Inzwischen wissen die Cineasten sehr gut, was alles zu tun ist, und die Gruppe versucht ein immer breiteres Publikum zu erreichen. "Wir möchten nicht nur ein Kulturveranstalter innerhalb der Universität für die Universität sein, sondern den unterschiedlichsten Kinobesuchern die Vielfalt und Eigenheiten des skandinavischen Films präsentieren", erklärt Enver Sellinat. So werben sie in ganz Bonn mit Plakaten. "Außerdem geben uns Internetseiten wie Bonn.de oder verschiedenste Veranstaltungskalender ganz andere Möglichkeiten als früher", so Referentin Mareike Vieth. Mit ihrem Team sorgt sie auch dafür, dass an regionale Medien und überregionale Zeitungen Pressemitteilungen gehen." Sogar im Veranstaltungskalender der FAZ sind die Filmtage schon aufgetaucht", erzählt sie. So wird die Initiative immer bekannter und auch die Kontakte zu den nationalen Filminstituten der einzelnen Länder sind durch die langjährige Zusammenarbeit gefestigt.

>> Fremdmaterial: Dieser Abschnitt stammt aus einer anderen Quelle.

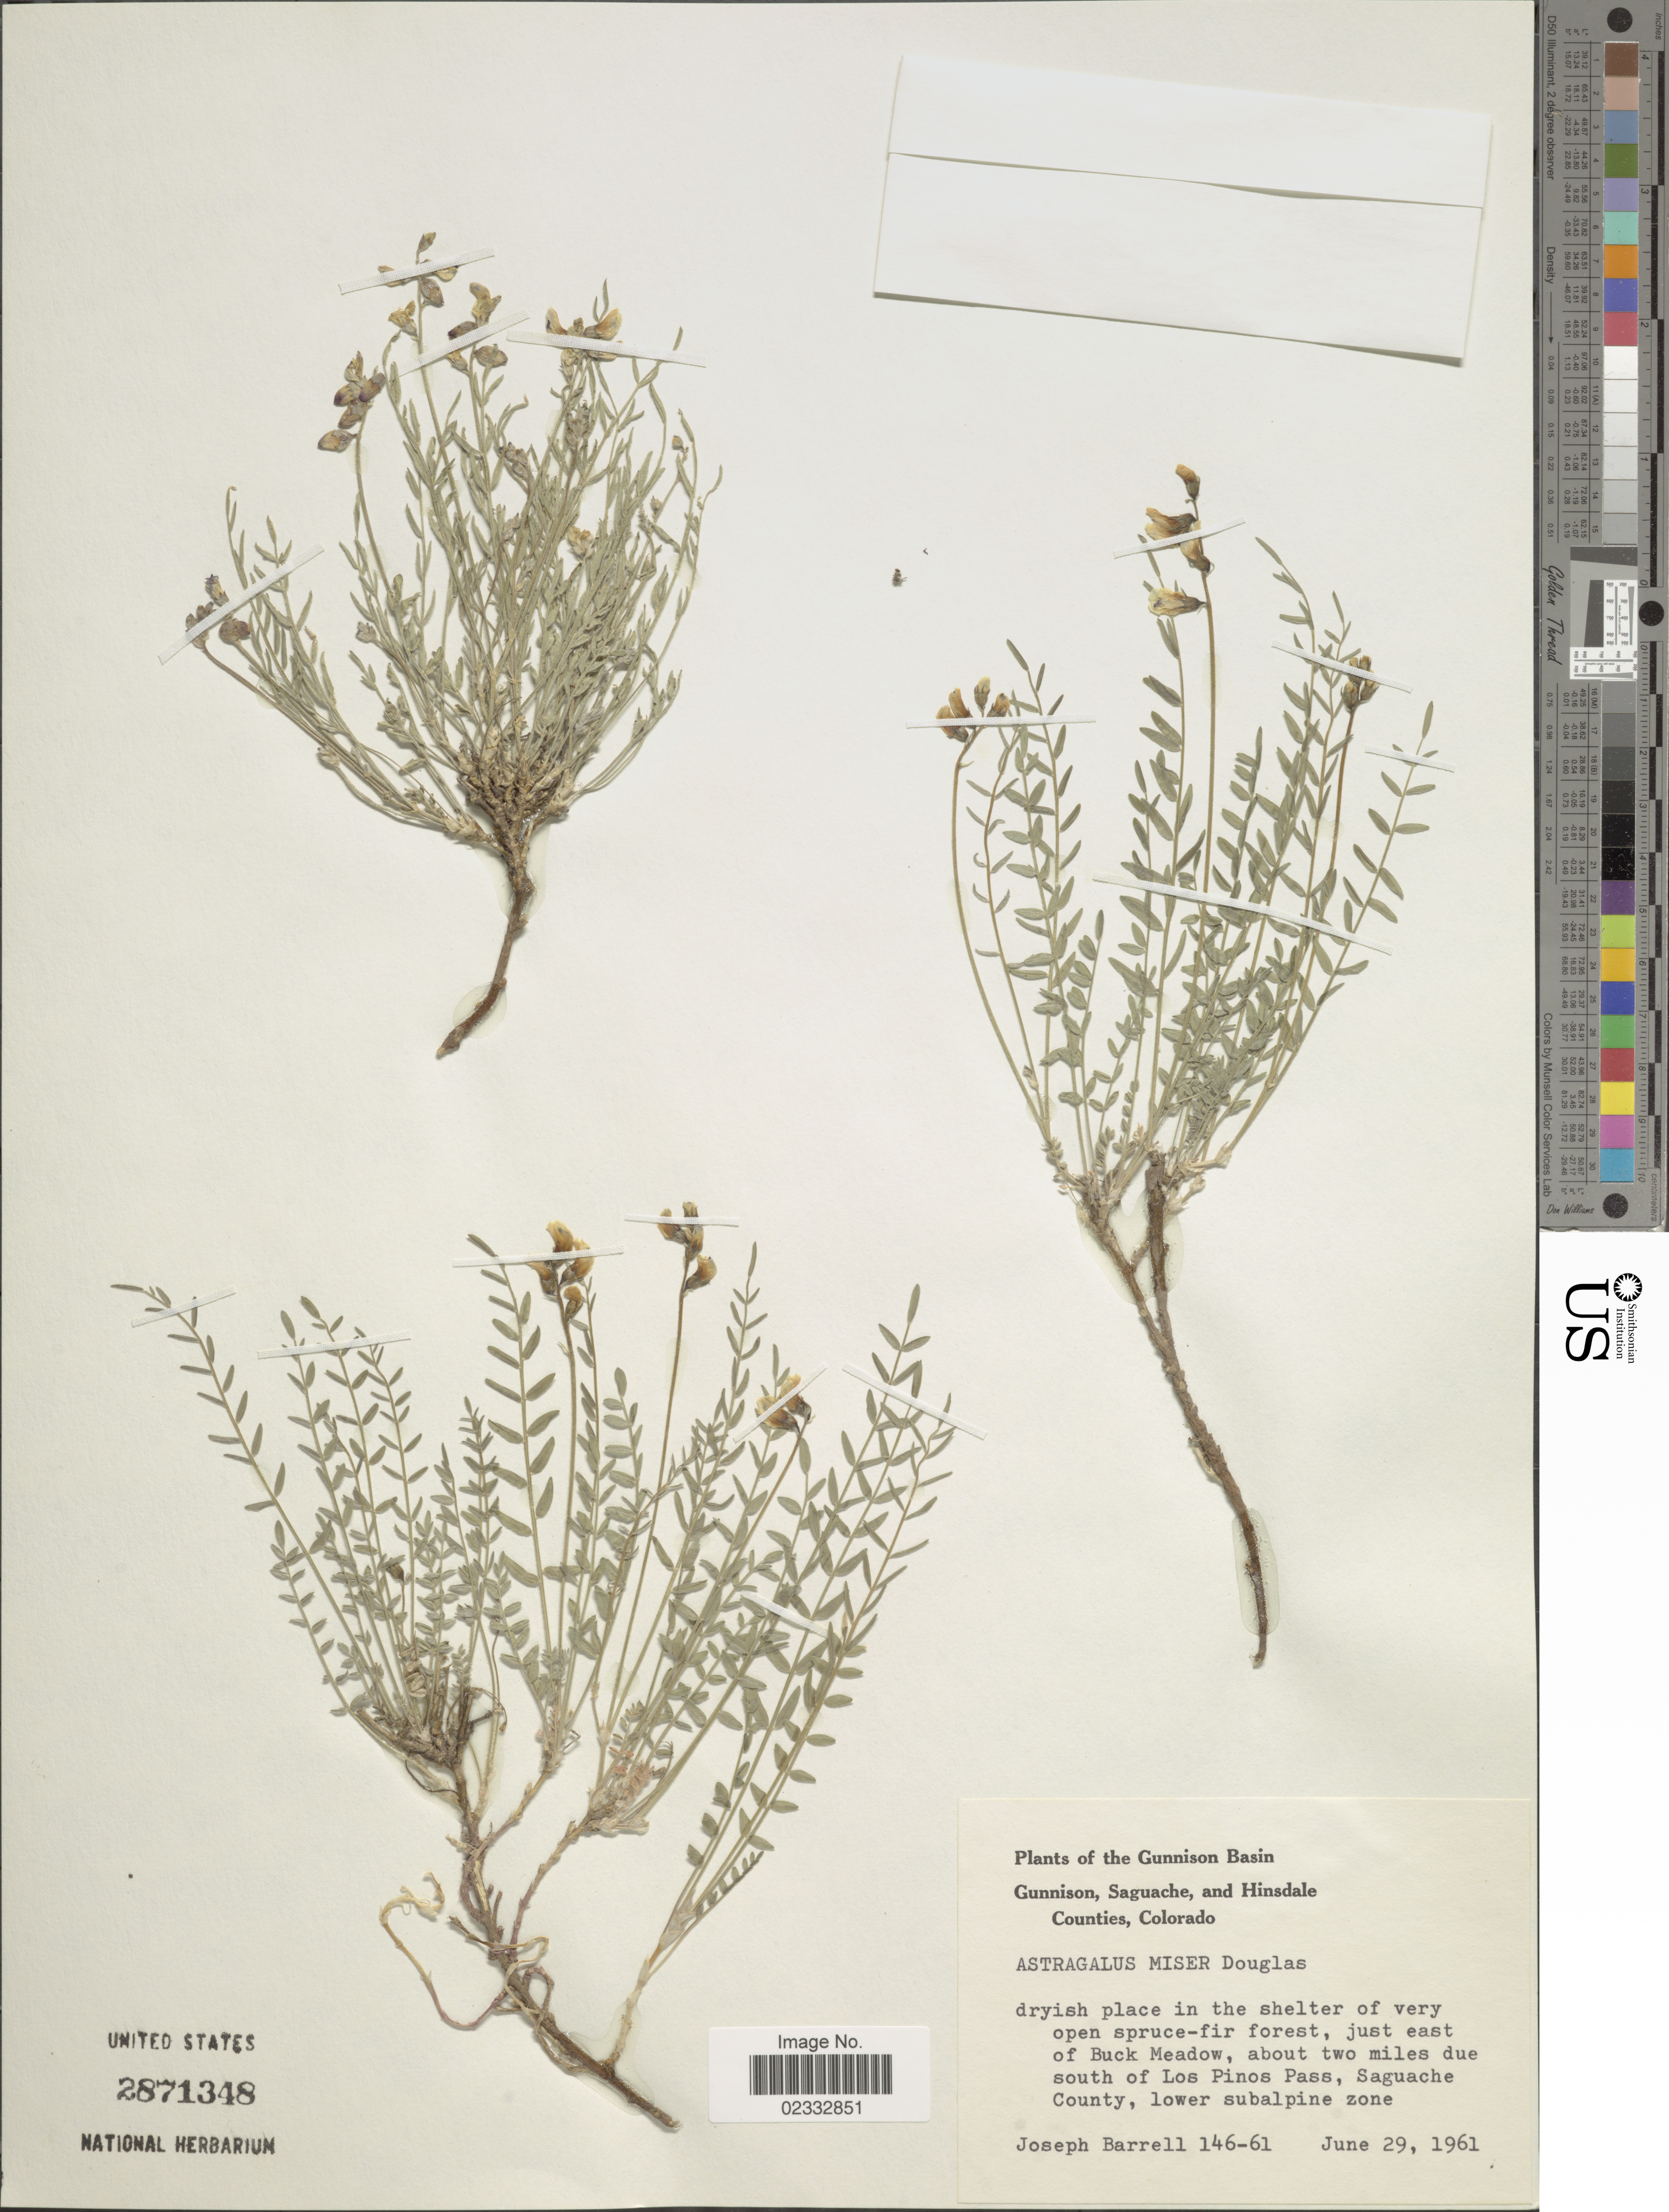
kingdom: Plantae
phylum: Tracheophyta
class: Magnoliopsida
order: Fabales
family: Fabaceae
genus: Astragalus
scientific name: Astragalus miser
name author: Douglas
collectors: J. Barrell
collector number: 146-61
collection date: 1961-06-29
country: United States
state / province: Colorado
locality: Gunnison Basin, Gunnison,Saguache, and Hinsdale Counties, dryish place in the shelter of very open spruce-fir forest, just east of Buck Meadow, about two miles due south of Los Pinos Pass, Saguache County, lower subalpine zone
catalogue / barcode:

Filme zu beschaffen ist auch heute nicht einfach - und kostet

Trotzdem ist die Filmbeschaffung auch heute noch spannend. "In den Gründungstagen im Jahre 2000 fand der skandinavische Film weniger internationale Beachtung. So hatten nordische Botschaften und Filminstitute ein Interesse daran, Festivals zu fördern. Seitdem erlebte die Filmproduktion dort einen Aufschwung und so wurde das Leihen der Filme teils unerschwinglich." Denn kalkulieren müssen die jungen Cineasten natürlich auch: Nicht nur der Transport der Filmrollen nach Bonn, Veranstaltungsraum und -ankündigung kosten Geld, sondern auch für das Abspielen muss eine Gebühr an den sogenannten Rechtehändler sowie ein Anteil der Einnahmen abgeführt werden.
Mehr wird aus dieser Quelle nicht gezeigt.